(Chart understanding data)

——————————

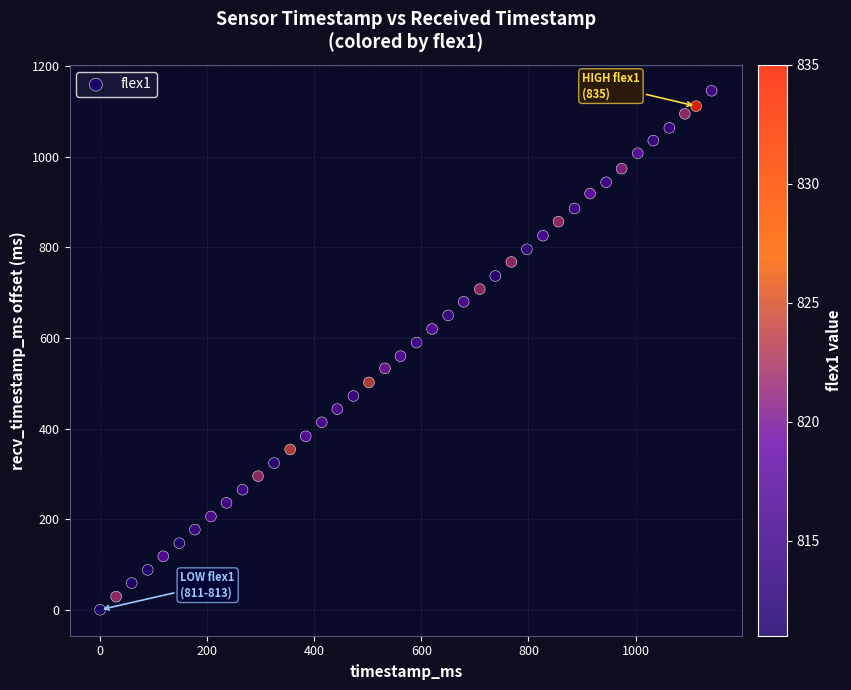

What is the range of Y values (max minus min)?

1146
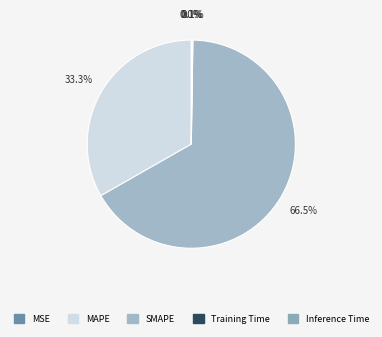

How many segments does this pie chart have?

5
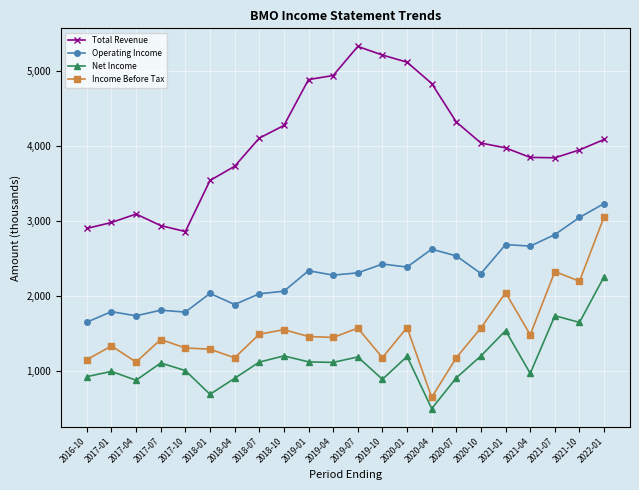

True or false: Income Before Tax and Total Revenue intersect in this chart.

False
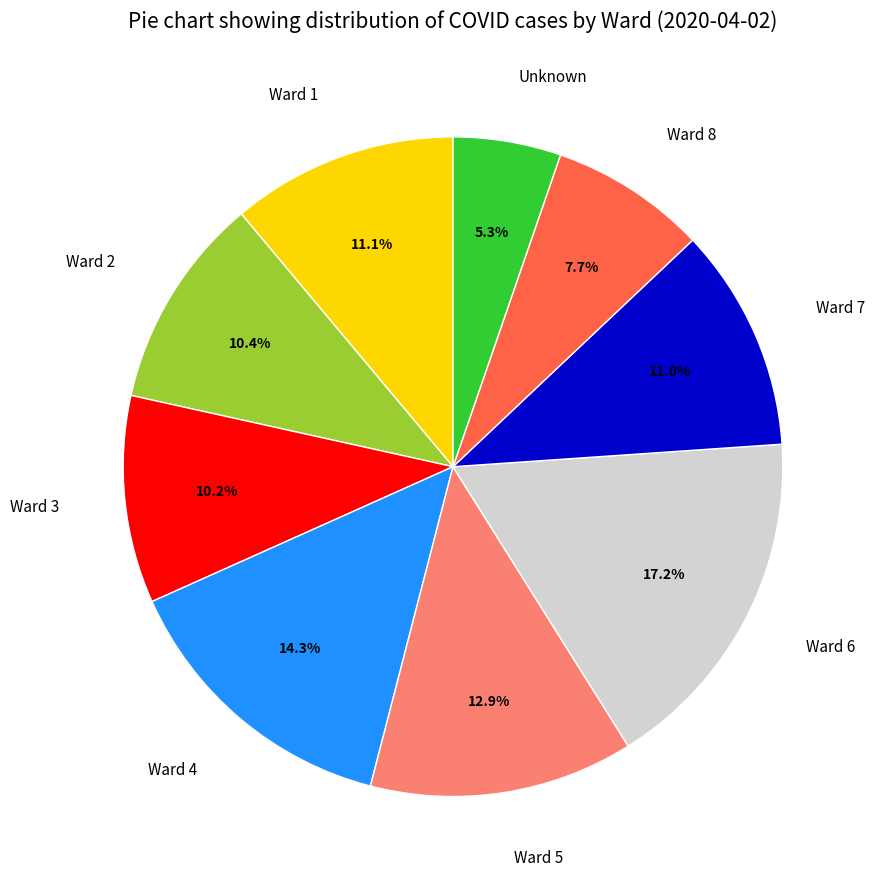

How many slices are in this pie chart?

9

——————————

**WORK TO COMPLETE:** Starting at the line containing "How many segments does this pie chart have?" and ending at the end of the records, rename "pie chart" to "circle graph" and give those lines again with nothing else changed. Leave the pictures out.

**TASK RESPONSE:**
How many segments does this circle graph have?

5

True or false: Income Before Tax and Total Revenue intersect in this chart.

False

How many slices are in this circle graph?

9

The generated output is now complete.